The result is catastrophic. Air pollution in Patna now routinely breaches WHO limits by factors of ten. Noise levels are those of a war zone with malfunctioning sirens. A ten-minute journey now takes an hour, torching productivity, fuel, and tempers in equal measure. Businesses are fleeing to Ranchi and Raipur because no client wants to spend half a day trapped in a car that moves slower than continental drift.
And the Bihar government’s response? A deafening silence punctuated by the occasional ribbon-cutting for yet another flyover that will be instantly swallowed by the same unregulated horde it was meant to tame.
Enough.
It is time to treat Bihar’s urban transport crisis as the governance failure it manifestly is.

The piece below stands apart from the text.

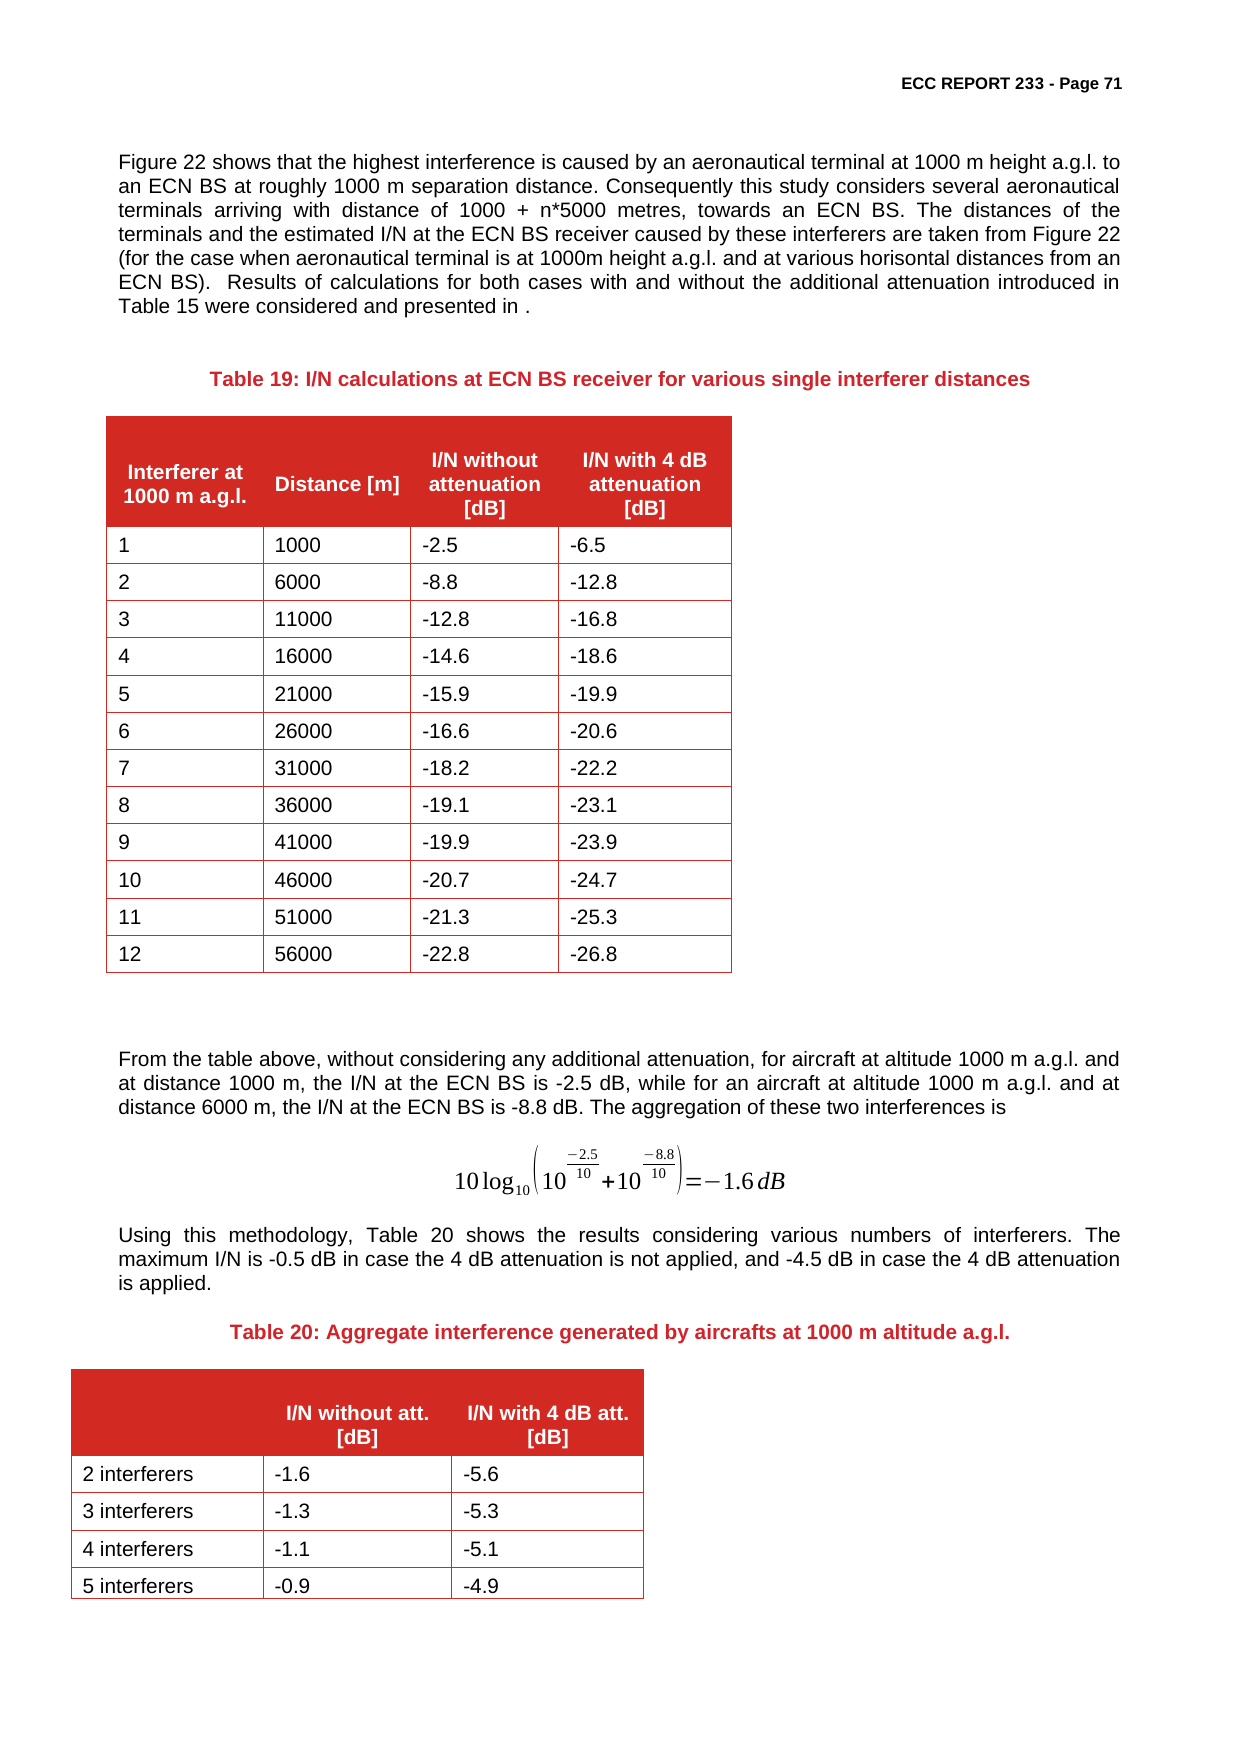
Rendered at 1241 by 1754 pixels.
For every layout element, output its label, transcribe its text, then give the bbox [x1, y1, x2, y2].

First, impose an immediate moratorium on registration of all new slow-moving vehicles – battery rickshaws, e-loaders, petrol autos – in every municipal corporation and nagar parishad area until proper parking and charging infrastructure exists. No exceptions, no “temporary” permits, no ministerial phone calls. If you cannot park it and charge it legally, you cannot register it. Full stop.
Second, create exclusive, fenced, paid parking and charging hubs on the city periphery and enforce tow-away zones in core urban areas. Any vehicle found parked on a public road without authorization should be impounded on first offence and crushed on the third. The message must be brutal because the indulgence has already been lethal.
Third, launch a publicly owned, air-conditioned, GPS-tracked fleet of high-capacity electric buses – 1,000 in Patna, 300 in Gaya, Bhagalpur and Muzaffarpur each – within the next 24 months. Fund it by slapping a ₹500 annual congestion cess on every private car and ₹2,000 on every e-rickshaw registered in urban limits. The polluter must pay.
Fourth, ban all internal-combustion and battery rickshaws from arterial roads between 7 am and 10 pm. They can ply in interior colonies where they belong, not choke the city’s lifelines.
These measures will be called anti-poor by the usual rent-seeking lobbies who have turned public roads into private fiefdoms. Let them wail. The truly poor are the millions who inhale poison every day, who lose wages sitting in traffic, whose children develop asthma because a failed state let a few thousand operators hold an entire population to ransom.
Bihar’s cities are on the verge of becoming unliveable. The government still has time to choose between decisive action and permanent infamy. History will not judge it kindly if it continues to mistake cowardice for compassion.
The horns are blaring. The clock is ticking. Act, or get out of the way.